La Zikamba se trouve sur la Côte Noire, directement à l’est de l’Île sans nom. C’est une petite rivière lente aux larges berges, bordées de grands palmiers élancés et d’épais sous-bois.

Principaux villages et tribus

Abombi

Abombi est une ville de la Côte Noire qui fait l’objet de rafles par Bêlit. Elle est réputée être bâtie sur les ruines de la cité d’une race ancienne.

Bakalah et Bamulas

Les Bakalah sont une tribu sauvage qui vit juste au sud des frontières de Kush. Ils attaquent régulièrement les pilleurs kushites, les raflant à leur tour après leur incursion en Stygie. Les Bamulas, une autre tribu guerrière de la région, vivent non loin, juste au sud de Kush. Les outils et les équipements sont faits de bambou, de pierre, d’ivoire, d’or ou de bronze. Ils se nourrissent de viande fumée, d’ignames grillées, de maïs et de pain. Ils boivent un genre de bière. Leurs villages, qui sont protégés par des bomas, sont des ensembles de huttes au toit de chaume reliées par des nattes en bambou.
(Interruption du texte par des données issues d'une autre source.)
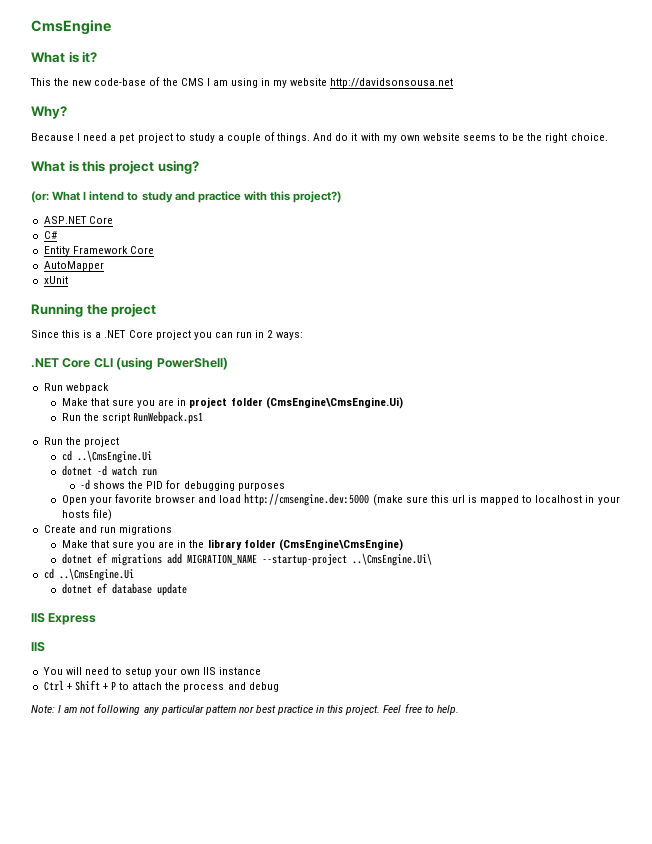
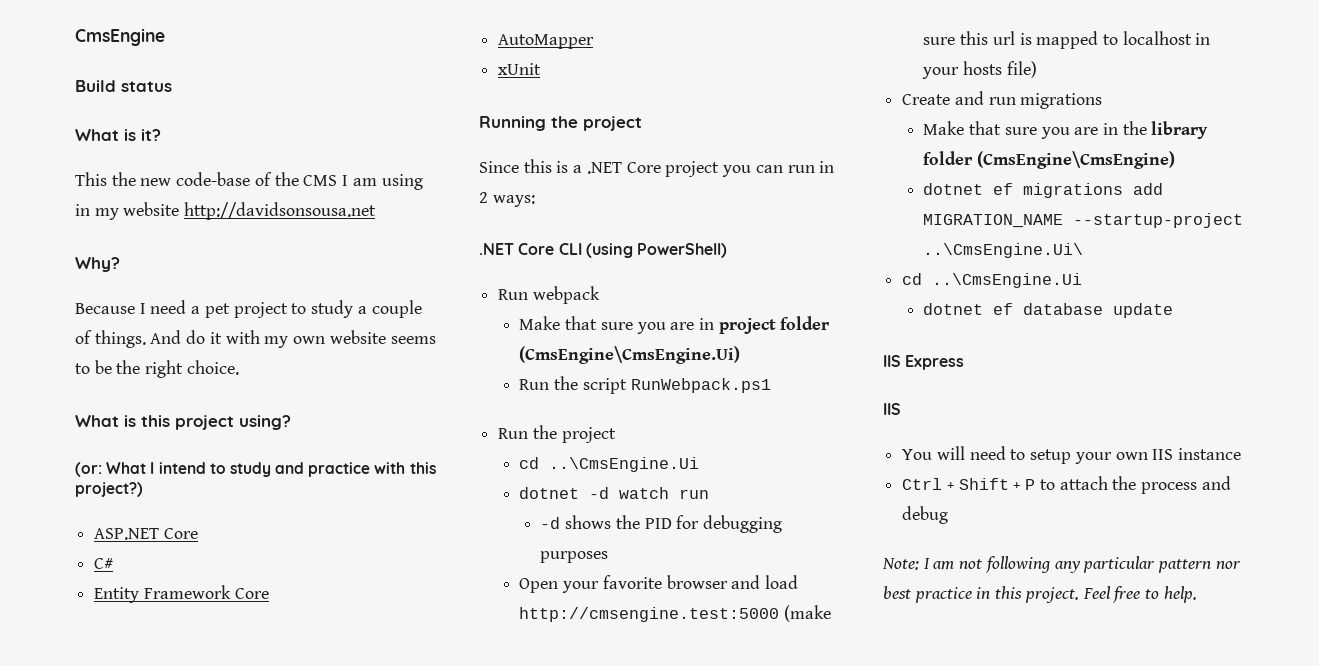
(111, 27) none -> [75,80,172,92] // Build status
[244,493,370,506] http://cmsengine.dev:5000 -> [519,607,780,622] http://cmsengine.test:5000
Ils utilisent des défenses d’éléphant ainsi que des tambours dans leurs cérémonies et leur magie, ponctuées de chants gutturaux et de danses frénétiques. Leurs victimes, si elles ne sont pas sacrifiées par leurs chamans, sont données en pâture aux animaux sauvages.

Fashoda

Les Fashoda sont une tribu vivant dans la savane et dont la vie et la religion reposent sur le bétail. Ils vivent dans la grande savane au sud des jungles. C’est un peuple assez homogène, ce qui signifie qu’ils se marient et se reproduisent au sein de leur propre tribu. Plus leur statut social est élevé, plus ils sont vêtus et moins ils portent d’ornements. Les poissons sont des abominations pour les Fashoda et il n’en mangent jamais.

Jihiji

Les Jihiji sont une autre tribu installée au sud de Kush, probablement près des Bamula et des Bakalah. Ils ont conclu une trêve avec les Bakalah et sont un peuple puissant. Les Bakalah ne pourraient pas les vaincre à eux seuls.

Kchaka

Les Kchaka sont une tribu vivant au sud des Royaumes Noirs, près du Zembabwei. Les Zembabwéens sont apparentés à cette tribu.

Kulalo

Kulalo est le village royal, situé sur la Côte Noire. Plusieurs tribus alliées de la région y vivent, donnant à ce village la taille d’un véritable royaume. Les habitants de Kulalo estiment judicieux de prêter leurs femmes à des étrangers sympathiques, bien qu’ils espèrent obtenir un cadeau en retour. A la faveur de la chaleur de la jungle, les femmes sont nues, à l’exception de quelques perles et bracelets. Les hommes brandissent des lances et des poignards (assegai) et se parent de pagnes en peau de léopard et de coiffes à plumes. Ils vénèrent Damballah, un dieu créateur.

Kungada

Les Kungada sont une tribu du sud des Royaumes Noirs, installée à l’est du territoire des Bamula.

Matubis

C’est un grand village situé au nord du territoire de la tribu Watambi. Matubis est un village côtier, qui pratique un important commerce maritime.

Suba

Les Suba sont une tribu vivant au large de la Côte Noire. Ils ont des rapports cordiaux avec les Corsaires Noirs. Il se dit que Bêlit aurait vécu parmi eux pendant un temps.

Wadai

Il s’agit d’une tribu qui a la particularité de se couper les cheveux très ras. Nombre de ses membres sont vendus comme esclaves et quelques-uns travaillent à Zamboula. Ils vivent dans les jungles situées au sud-ouest du Zembabwei.

Watambi

Les Watambi, installés au sud de Matubis, sont une tribu de la Côte Noire. Ils vivent sur les rives de la Rivière Watambi. Ils ont donné offert de l’ivoire à Bêlit pour avoir la vie sauve.

Zumba

Les Zumba sont une tribu vivant dans la Grande Savane, qui se trouve avant d’atteindre les montagnes. C’est un peuple de cultivateurs et d’éleveurs de bétail. Les Zumba et les Fashoda prennent pour cible leur cheptel respectif.